O tema do livro tem muita relação com a nossa época, na qual 4,4% da população mundial sofre com depressão, segundo dados da Organização Mundial da Saúde (OMS). A situação do Brasil é ainda mais preocupante: o número de pessoas com depressão representa 5,8% da população (acima da porcentagem mundial e dos países do continente americano, com exceção apenas dos Estados Unidos, cujo índice é de 5,9%).
A redoma de vidro é uma mistura de ficção com autobiografia, o que pode ser percebido pela leitura de Os diários de Sylvia Plath, escritos entre 1950 e 1962 (824 páginas que estou lendo aos poucos e das quais espero falar aqui em outras ocasiões).
Nos diários, a autora fala da dificuldade de escrever, de depressão, da tentativa anterior de suicídio, de sua experiência no hospital psiquiátrico, de suas conversas com a terapeuta. E isso é quase idêntico ao que se vê em A redoma de vidro.
Li ‘Luto e Melancolia de Freud esta manhã, depois que Ted foi para a biblioteca. Uma descrição quase exata de meus sentimentos e motivos para o suicídio: um impulso assassino transferido de minha mãe para mim mesma: a metáfora do ‘vampiro’ usada por Freud, ‘sugando o ego’ […]. Como posso me livrar da depressão: recusando-me a crer que ela tem qualquer poder sobre mim, como as bruxas velhas para quem deixamos pratos de leite e mel. Isso não se consegue facilmente. Como fazer? Conversando, adquirindo consciência do que é e estudar o caso ajuda bastante (Plath, em Os diários de Sylvia Plath, 2017, p. 518-519).

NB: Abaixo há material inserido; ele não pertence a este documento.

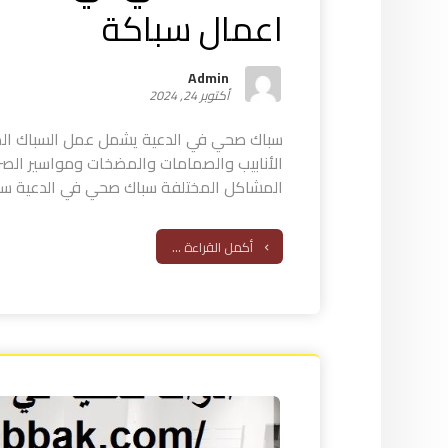
اعمال سباكة
Admin
أكتوبر 24, 2024
سباك صحي في الدعية يشمل عمل السباك الص
الأنابيب والصمامات والمضخات ومواسير الص
المشاكل المختلفة سباك صحي في الدعية سبا
أكمل القراءة ...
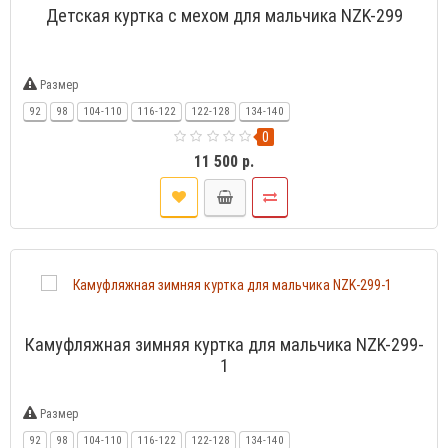
Детская куртка с мехом для мальчика NZK-299
Размер
92
98
104-110
116-122
122-128
134-140
0
11 500 р.
Камуфляжная зимняя куртка для мальчика NZK-299-
1
Размер
92
98
104-110
116-122
122-128
134-140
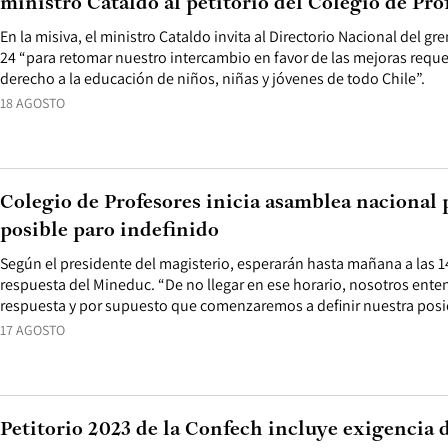
ministro Cataldo al petitorio del Colegio de Pro
En la misiva, el ministro Cataldo invita al Directorio Nacional del g
24 “para retomar nuestro intercambio en favor de las mejoras requer
derecho a la educación de niños, niñas y jóvenes de todo Chile”.
18 AGOSTO
Colegio de Profesores inicia asamblea nacional 
posible paro indefinido
Según el presidente del magisterio, esperarán hasta mañana a las 
respuesta del Mineduc. “De no llegar en ese horario, nosotros en
respuesta y por supuesto que comenzaremos a definir nuestra posic
17 AGOSTO
Petitorio 2023 de la Confech incluye exigencia d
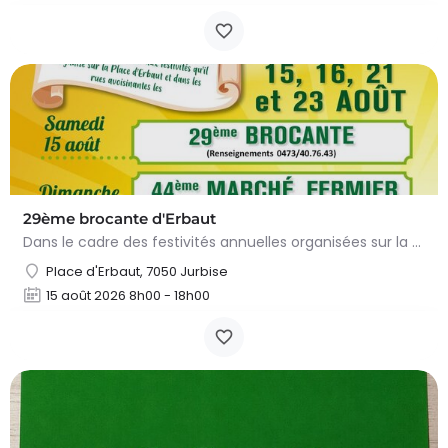
29ème brocante d'Erbaut
Dans le cadre des festivités annuelles organisées sur la Place d'Erbaut, une brocante est organisée le samedi…
Place d'Erbaut, 7050 Jurbise
15 août 2026 8h00 - 18h00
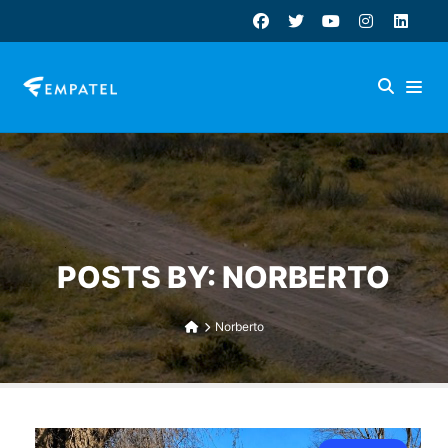
POSTS BY: NORBERTO
Norberto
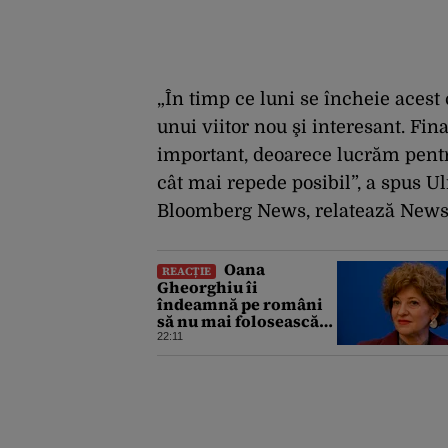
„În timp ce luni se încheie acest c
unui viitor nou şi interesant. Fin
important, deoarece lucrăm pentr
cât mai repede posibil”, a spus U
Bloomberg News, relatează News
Oana
REACȚIE
Gheorghiu îi
îndeamnă pe români
să nu mai folosească
mașinile de spălat și
22:11
uscătoarele pentru
reducerea consumului
de energie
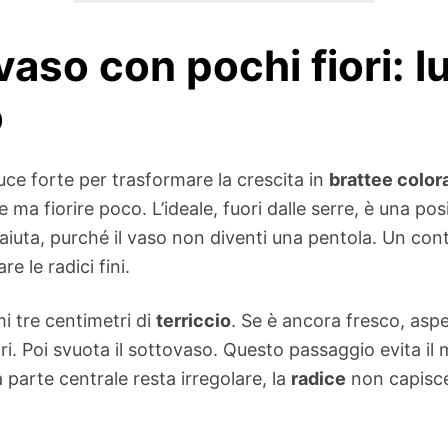
 vaso con pochi fiori: 
o
uce forte per trasformare la crescita in
brattee color
 ma fiorire poco. L’ideale, fuori dalle serre, è una po
 aiuta, purché il vaso non diventi una pentola. Un con
e le radici fini.
mi tre centimetri di
terriccio
. Se è ancora fresco, aspe
ori. Poi svuota il sottovaso. Questo passaggio evita 
 parte centrale resta irregolare, la
radice
non capisce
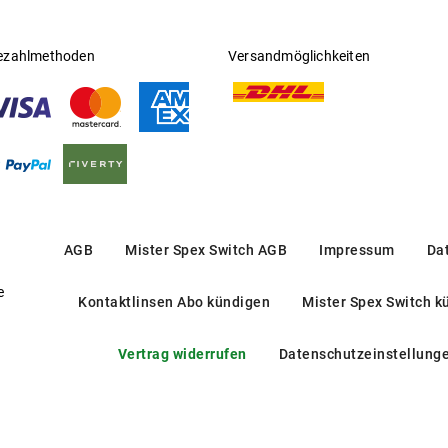
ezahlmethoden
Versandmöglichkeiten
AGB
Mister Spex Switch AGB
Impressum
Da
e
Kontaktlinsen Abo kündigen
Mister Spex Switch k
Vertrag widerrufen
Datenschutzeinstellung
DG 3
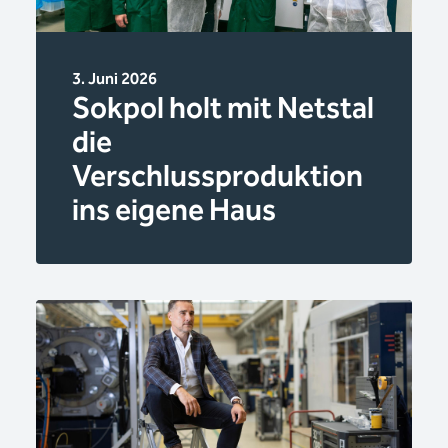
3. Juni 2026
Sokpol holt mit Netstal
die
Verschlussproduktion
ins eigene Haus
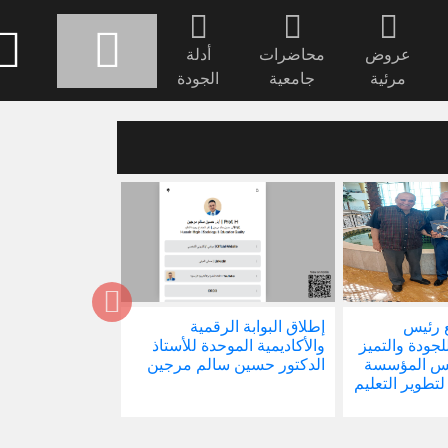
عروض
محاضرات
أدلة
مرئية
جامعية
الجودة
 رئيس
إطلاق البوابة الرقمية
صدور كتابنا الجد
للجودة والتميز
والأكاديمية الموحدة للأستاذ
الاجتماع في ظل 
ئيس المؤسسة
الدكتور حسين سالم مرجين
العالمية
 لتطوير التعليم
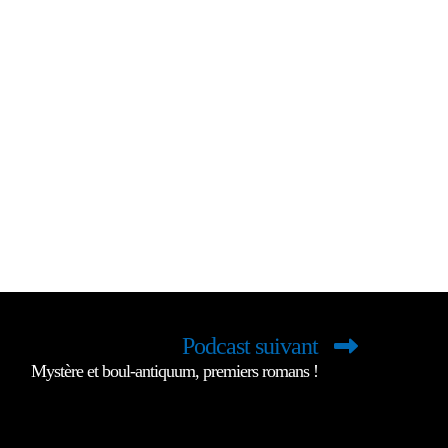
Podcast suivant
Mystère et boul-antiquum, premiers romans !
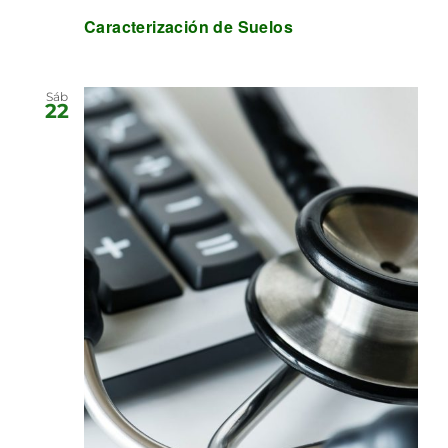
Caracterización de Suelos
Sáb
22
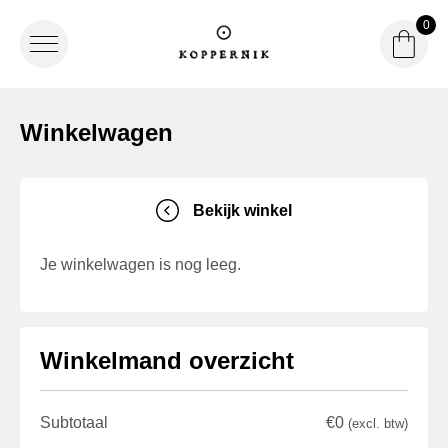
0
Winke
Winke
Logo Koppernik
Winkelwagen
Bekijk winkel
Je winkelwagen is nog leeg.
Winkelmand overzicht
Subtotaal
€
0
(excl. btw)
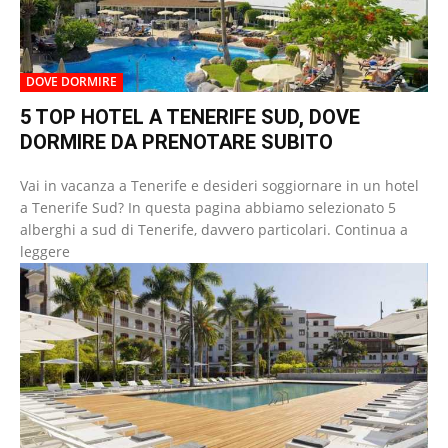
DOVE DORMIRE
5 TOP HOTEL A TENERIFE SUD, DOVE
DORMIRE DA PRENOTARE SUBITO
Vai in vacanza a Tenerife e desideri soggiornare in un hotel
a Tenerife Sud? In questa pagina abbiamo selezionato 5
alberghi a sud di Tenerife, davvero particolari. Continua a
leggere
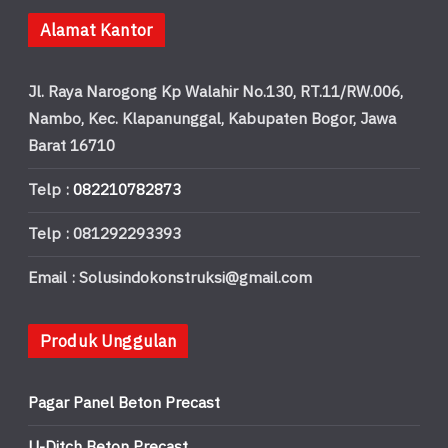
Alamat Kantor
Jl. Raya Narogong Kp Walahir No.130, RT.11/RW.006,
Nambo, Kec. Klapanunggal, Kabupaten Bogor, Jawa
Barat 16710
Telp :
082210782873
Telp : 081292293393
Email : Solusindokonstruksi@gmail.com
Produk Unggulan
Pagar Panel Beton Precast
U-Ditch Beton Precast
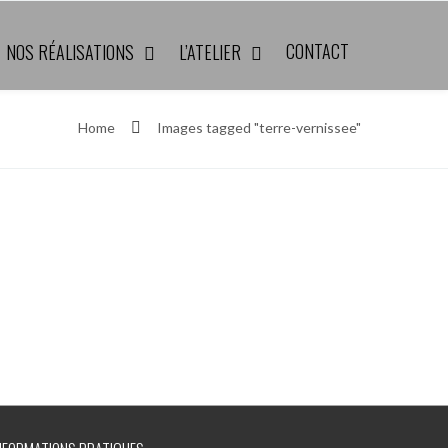
CONTACT
NOS RÉALISATIONS
L’ATELIER
Home
Images tagged "terre-vernissee"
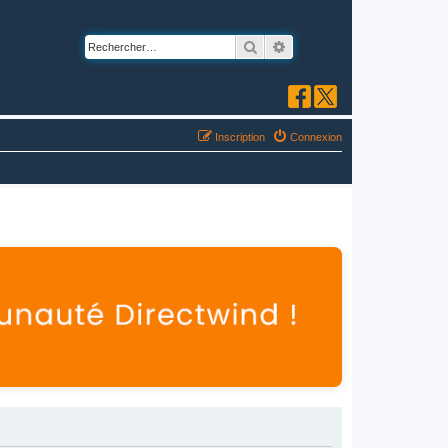
Rechercher
Recherche avancée
Inscription
Connexion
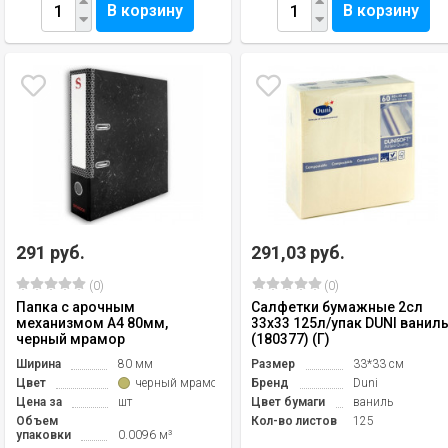
В корзину
В корзину
291 руб.
291,03 руб.
(0)
(0)
Папка с арочным
Салфетки бумажные 2сл
механизмом А4 80мм,
33х33 125л/упак DUNI ванил
черный мрамор
(180377) (Г)
Ширина
80 мм
Размер
33*33 см
Цвет
черный мрамор
Бренд
Duni
Цена за
шт
Цвет бумаги
ваниль
Объем
Кол-во листов
125
упаковки
0.0096 м³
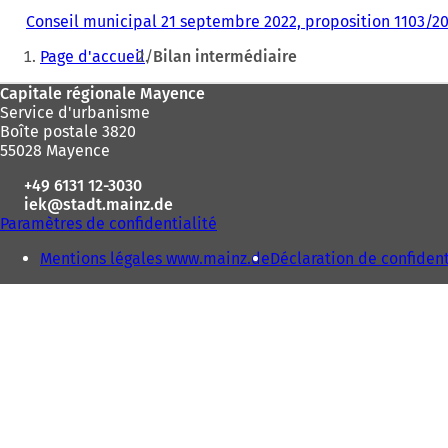
Conseil municipal 21 septembre 2022, proposition 1103/2
Vous
Page d'accueil
Bilan intermédiaire
êtes
Pied
Capitale régionale Mayence
ici
Service d'urbanisme
de
:
Boîte postale 3820
page
55028 Mayence
+49 6131 12-3030
iek
stadt.mainz
de
Paramètres de confidentialité
Mentions légales www.mainz.de
Déclaration de confident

Ao ler o romance e alguns trechos dos diários, senti que Sylvia Plath usou a obra ficcional para dar vazão às dores da alma, para pedir socorro. Sylvia Plath escreve de um jeito sincero, revela-se completamente no texto.
Por isso, para mim, A redoma de vidro é mais que um romance; é um relato verdadeiro de alguém que viveu um sufocamento tão grande ao ponto de decidir tirar a própria vida.
Referência:
PLATH, Sylvia. Os diários de Sylvia Plath: 1950-1962. São Paulo: Biblioteca Azul, 2017.